== Sumber ==
____

KENDARI, INDEKS.CO.ID — Aliansi Petani Angata melakukan aksi unjuk rasa di Polda Sultra dengan agenda menuntut pembebasan petani Angata yang ditangkap secara cacat prosedural dan mengutuk intimidasi serta kriminalisasi yang dilakukan oleh Polres Konawe Selatan, Sulawesi Tenggara (Sultra), Sabtu 28 November 2023.
Massa aksi didampingi oleh Wahana Lingkungan Hidup Indonesia (WALHI) Sultra di pimpin Andi Rahman melakukan unjuk rasa dengan membawa spanduk dan pengeras suara di depan Mako Polda Sultra. Mereka menuntut pihak Polda untuk segera merealisasikan tuntutan masyarakat petani di daerah Kecamatan Angata yang selama ini hak-haknya telah termaginalkan oleh pihak perusahaan yang tak memiliki kepemilikan dan izin sah.

____

== Perintah ==
Kutip dari berita unjuk rasa petani Angata bagian yang dimulai dari "KENDARI, INDEKS.CO.ID —" sampai dengan "28 November 2023.", tanpa mengubah satu kata pun.

____

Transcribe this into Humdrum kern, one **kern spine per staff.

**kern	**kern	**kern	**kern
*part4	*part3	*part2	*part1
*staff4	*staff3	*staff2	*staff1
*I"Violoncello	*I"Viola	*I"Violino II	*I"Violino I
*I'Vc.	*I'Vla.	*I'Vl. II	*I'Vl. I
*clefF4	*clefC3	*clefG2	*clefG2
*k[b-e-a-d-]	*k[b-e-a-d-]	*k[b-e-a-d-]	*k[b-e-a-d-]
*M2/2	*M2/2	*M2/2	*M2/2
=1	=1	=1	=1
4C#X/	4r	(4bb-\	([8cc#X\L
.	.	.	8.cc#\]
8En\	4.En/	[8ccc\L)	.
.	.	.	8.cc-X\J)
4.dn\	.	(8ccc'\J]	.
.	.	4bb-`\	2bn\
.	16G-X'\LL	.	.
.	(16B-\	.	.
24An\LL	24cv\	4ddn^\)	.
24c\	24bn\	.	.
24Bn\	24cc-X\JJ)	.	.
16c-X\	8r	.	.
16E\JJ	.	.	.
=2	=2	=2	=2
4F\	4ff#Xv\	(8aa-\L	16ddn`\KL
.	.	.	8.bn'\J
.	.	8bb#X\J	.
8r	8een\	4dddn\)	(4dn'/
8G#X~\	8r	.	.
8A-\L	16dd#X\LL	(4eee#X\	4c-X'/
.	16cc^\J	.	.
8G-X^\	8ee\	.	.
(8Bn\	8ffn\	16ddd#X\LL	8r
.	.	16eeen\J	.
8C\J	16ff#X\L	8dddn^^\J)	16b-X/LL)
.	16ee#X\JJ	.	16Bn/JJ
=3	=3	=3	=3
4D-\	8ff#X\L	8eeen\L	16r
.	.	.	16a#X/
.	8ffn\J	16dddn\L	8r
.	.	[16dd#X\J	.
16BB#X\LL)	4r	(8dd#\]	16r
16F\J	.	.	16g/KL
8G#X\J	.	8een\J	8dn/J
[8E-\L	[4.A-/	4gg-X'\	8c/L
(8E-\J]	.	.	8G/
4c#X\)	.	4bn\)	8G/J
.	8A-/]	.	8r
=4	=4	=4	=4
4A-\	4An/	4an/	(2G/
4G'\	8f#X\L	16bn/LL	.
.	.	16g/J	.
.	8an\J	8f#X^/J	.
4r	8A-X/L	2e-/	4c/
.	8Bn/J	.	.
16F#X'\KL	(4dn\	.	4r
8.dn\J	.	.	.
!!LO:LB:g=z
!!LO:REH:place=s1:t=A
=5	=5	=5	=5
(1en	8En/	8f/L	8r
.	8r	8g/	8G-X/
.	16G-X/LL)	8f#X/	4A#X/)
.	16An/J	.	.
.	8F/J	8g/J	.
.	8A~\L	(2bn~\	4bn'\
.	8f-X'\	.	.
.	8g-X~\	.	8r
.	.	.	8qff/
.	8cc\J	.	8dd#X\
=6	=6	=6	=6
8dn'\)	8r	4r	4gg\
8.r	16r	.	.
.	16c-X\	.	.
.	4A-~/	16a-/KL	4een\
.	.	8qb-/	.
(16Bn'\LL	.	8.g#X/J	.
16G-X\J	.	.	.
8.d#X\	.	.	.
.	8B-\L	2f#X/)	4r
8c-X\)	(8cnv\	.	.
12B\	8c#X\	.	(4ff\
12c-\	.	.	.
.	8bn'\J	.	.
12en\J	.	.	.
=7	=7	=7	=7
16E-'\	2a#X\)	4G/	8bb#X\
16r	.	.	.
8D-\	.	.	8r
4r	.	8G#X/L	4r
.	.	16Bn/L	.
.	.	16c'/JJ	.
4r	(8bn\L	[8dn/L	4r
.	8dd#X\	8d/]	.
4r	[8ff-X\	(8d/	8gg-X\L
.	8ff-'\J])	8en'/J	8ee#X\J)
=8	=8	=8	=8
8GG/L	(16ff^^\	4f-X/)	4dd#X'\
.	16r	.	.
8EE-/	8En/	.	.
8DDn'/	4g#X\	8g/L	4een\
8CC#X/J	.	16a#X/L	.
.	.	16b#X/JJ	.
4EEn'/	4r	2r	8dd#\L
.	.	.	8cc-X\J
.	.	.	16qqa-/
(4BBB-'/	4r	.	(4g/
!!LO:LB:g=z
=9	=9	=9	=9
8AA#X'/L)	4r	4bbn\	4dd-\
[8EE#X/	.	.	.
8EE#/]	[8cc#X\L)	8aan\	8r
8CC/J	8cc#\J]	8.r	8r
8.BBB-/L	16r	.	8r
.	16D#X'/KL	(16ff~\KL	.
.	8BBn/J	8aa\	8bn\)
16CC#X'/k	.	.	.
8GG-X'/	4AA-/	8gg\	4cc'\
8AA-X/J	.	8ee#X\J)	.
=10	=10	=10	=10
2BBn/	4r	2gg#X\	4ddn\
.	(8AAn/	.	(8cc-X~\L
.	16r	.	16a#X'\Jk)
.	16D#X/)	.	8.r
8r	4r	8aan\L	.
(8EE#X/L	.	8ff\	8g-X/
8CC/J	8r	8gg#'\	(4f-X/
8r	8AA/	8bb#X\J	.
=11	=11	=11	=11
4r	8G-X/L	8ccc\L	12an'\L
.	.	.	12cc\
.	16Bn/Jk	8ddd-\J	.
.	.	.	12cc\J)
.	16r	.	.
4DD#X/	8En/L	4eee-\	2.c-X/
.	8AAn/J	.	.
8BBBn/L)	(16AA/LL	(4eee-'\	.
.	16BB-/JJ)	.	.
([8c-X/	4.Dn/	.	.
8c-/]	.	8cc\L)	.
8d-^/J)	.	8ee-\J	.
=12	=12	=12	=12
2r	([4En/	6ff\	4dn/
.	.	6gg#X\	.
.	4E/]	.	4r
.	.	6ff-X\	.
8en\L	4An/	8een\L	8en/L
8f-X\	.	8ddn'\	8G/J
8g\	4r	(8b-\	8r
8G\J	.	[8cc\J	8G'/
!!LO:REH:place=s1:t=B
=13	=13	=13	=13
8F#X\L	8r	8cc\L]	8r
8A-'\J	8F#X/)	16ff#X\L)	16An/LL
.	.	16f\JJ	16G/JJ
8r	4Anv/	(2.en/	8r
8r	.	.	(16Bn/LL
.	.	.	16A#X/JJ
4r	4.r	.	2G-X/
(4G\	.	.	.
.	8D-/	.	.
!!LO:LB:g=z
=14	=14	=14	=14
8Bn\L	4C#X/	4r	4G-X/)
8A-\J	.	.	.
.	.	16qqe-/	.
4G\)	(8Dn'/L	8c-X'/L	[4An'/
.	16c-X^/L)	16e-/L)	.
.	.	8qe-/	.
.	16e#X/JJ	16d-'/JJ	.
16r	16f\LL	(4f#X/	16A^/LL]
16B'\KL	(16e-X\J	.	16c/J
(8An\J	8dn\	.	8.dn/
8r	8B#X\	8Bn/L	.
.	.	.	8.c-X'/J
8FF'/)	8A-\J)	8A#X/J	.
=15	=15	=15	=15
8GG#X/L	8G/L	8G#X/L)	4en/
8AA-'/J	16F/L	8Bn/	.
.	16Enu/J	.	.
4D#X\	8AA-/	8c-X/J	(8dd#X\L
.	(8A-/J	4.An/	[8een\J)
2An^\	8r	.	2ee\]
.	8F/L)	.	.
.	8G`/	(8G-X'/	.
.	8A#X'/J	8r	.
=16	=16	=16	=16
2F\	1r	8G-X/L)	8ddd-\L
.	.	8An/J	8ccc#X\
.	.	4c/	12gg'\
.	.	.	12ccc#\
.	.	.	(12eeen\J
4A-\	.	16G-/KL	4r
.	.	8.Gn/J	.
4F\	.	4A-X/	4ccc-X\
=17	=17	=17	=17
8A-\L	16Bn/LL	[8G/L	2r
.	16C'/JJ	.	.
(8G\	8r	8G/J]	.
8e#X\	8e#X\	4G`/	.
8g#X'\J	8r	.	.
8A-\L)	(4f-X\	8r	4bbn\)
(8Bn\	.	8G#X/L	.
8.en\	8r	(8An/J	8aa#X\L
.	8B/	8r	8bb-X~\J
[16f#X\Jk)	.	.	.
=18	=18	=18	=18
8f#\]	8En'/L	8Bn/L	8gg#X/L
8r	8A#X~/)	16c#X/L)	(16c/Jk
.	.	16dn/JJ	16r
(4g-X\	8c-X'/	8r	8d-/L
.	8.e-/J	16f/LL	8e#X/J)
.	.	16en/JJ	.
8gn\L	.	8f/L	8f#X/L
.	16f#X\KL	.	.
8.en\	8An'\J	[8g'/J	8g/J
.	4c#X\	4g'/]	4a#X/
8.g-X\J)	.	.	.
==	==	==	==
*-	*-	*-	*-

____

== Jawaban Tugas ==
KENDARI, INDEKS.CO.ID — Aliansi Petani Angata melakukan aksi unjuk rasa di Polda Sultra dengan agenda menuntut pembebasan petani Angata yang ditangkap secara cacat prosedural dan mengutuk intimidasi serta kriminalisasi yang dilakukan oleh Polres Konawe Selatan, Sulawesi Tenggara (Sultra), Sabtu 28 November 2023.